Perry argued in a TEDx talk that engineers tend to be linear thinkers and said she had approached the problem differently by consulting public sources and asking basic questions. Perry stepped down as CEO in 2018; coverage at the time reported that the company was shifting toward business-to-business licensing and partnerships.

=== Elemind ===
In October 2019, Perry said on Twitter that she had been working on a new neurotechnology. She co-founded Elemind Technologies in 2020. The company emerged from stealth mode on February 6, 2024, when Perry said its wearable device could suppress tremor in people with essential tremor and help induce sleep, and that it was being explored for memory and pain applications.

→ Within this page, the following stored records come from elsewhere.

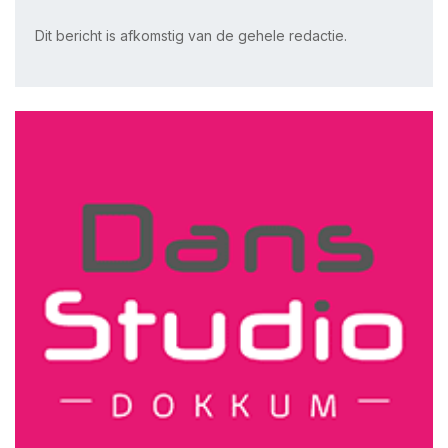
Dit bericht is afkomstig van de gehele redactie.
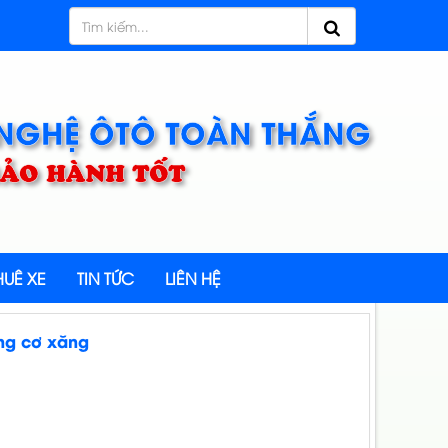
 NGHỆ ÔTÔ TOÀN THẮNG
 BẢO HÀNH TỐT
UÊ XE
TIN TỨC
LIÊN HỆ
ng cơ xăng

Elemind's first commercial product is a neurotechnology headband. The company has pointed to a 2024 randomized controlled trial of alpha phase-locked auditory stimulation for sleep-onset insomnia, published in Scientific Reports by authors including Elemind researchers, and has stated that the device helped 76% of participants with insomnia fall asleep 48% faster on average.

== Recognition and reception ==
Perry and uBeam received extensive media attention in the early 2010s, with Perry frequently profiled as a young technology entrepreneur. Later reporting focused on doubts from engineers, outside experts, and former employees about whether the company's ultrasound-based charging could work as promised.

She was named to Fortunes "40 Under 40" Mobilizers list, Forbes "30 Under 30" in energy, and Vanity Fairs 2015 "New Establishment" list. In 2014 she was named one of Fast Companys "Most Creative People", and in 2012 she received Elle magazine's Genius Award.